The Soviet Empire Collapses
The end of the Berlin Wall ('Thanks, Gorby!')
Without the military support of Moscow, the Soviet satellites of Eastern Europe collapsed easily under pressure from below.
In Poland mass strikes and protests forced the Communists into round-table talks with Solidarity, which won sweeping victories in semi-free elections in 1989. Communist authority was undermined. Wojciech Jaruzelski, who had led the military government from 1981, resigned as President and Tadeusz Mazowiecki, the Solidarity activist and soft-spoken Catholic intellectual, became Prime Minister, the first non-Communist to lead a government in Eastern Europe for forty years, in September 1989.
In Hungary the ageing Kadar was removed from power in May 1988. The Communists began talks with opposition activists in the Democratic Forum, which emerged as the largest party in the 1990 elections.
In the GDR problems began when the Hungarians opened the border to Austria and thousands of East Germans passed through to the West. Attempts to stem the exodus led to mass protests. Led to believe that the Berlin Wall was open, tens of thousands of East Germans arrived at the border from 9 November. Without clear instructions, the guards let them through. The Wall came down. Over 120,000 citizens left the GDR before the end of 1989.

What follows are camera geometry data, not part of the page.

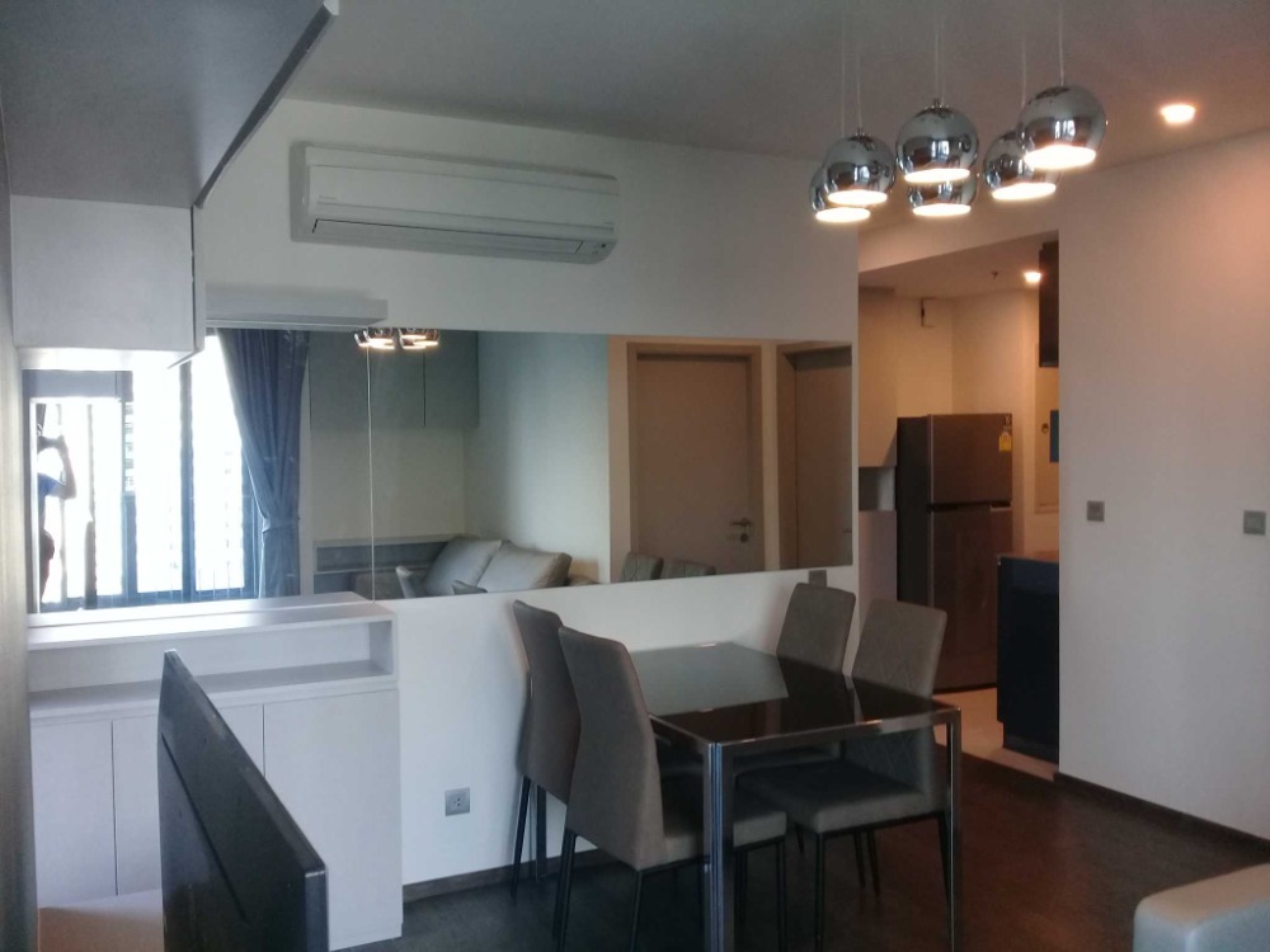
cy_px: 476
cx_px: 635
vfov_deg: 45.4
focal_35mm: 31
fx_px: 1137
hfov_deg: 58.4
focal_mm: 3.3
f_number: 2.2
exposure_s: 1/33
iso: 100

The fall of the Wall inspired student demonstrations in Czechoslovakia which quickly spread into a wider protest movement organized around a Civic Forum organized by Vaclav Havel and other dissidents. The Communist regime conceded free elections and resigned from power, allowing Havel to become President on 29 December by a unanimous vote of the Federal Assembly confirmed six months later by the people.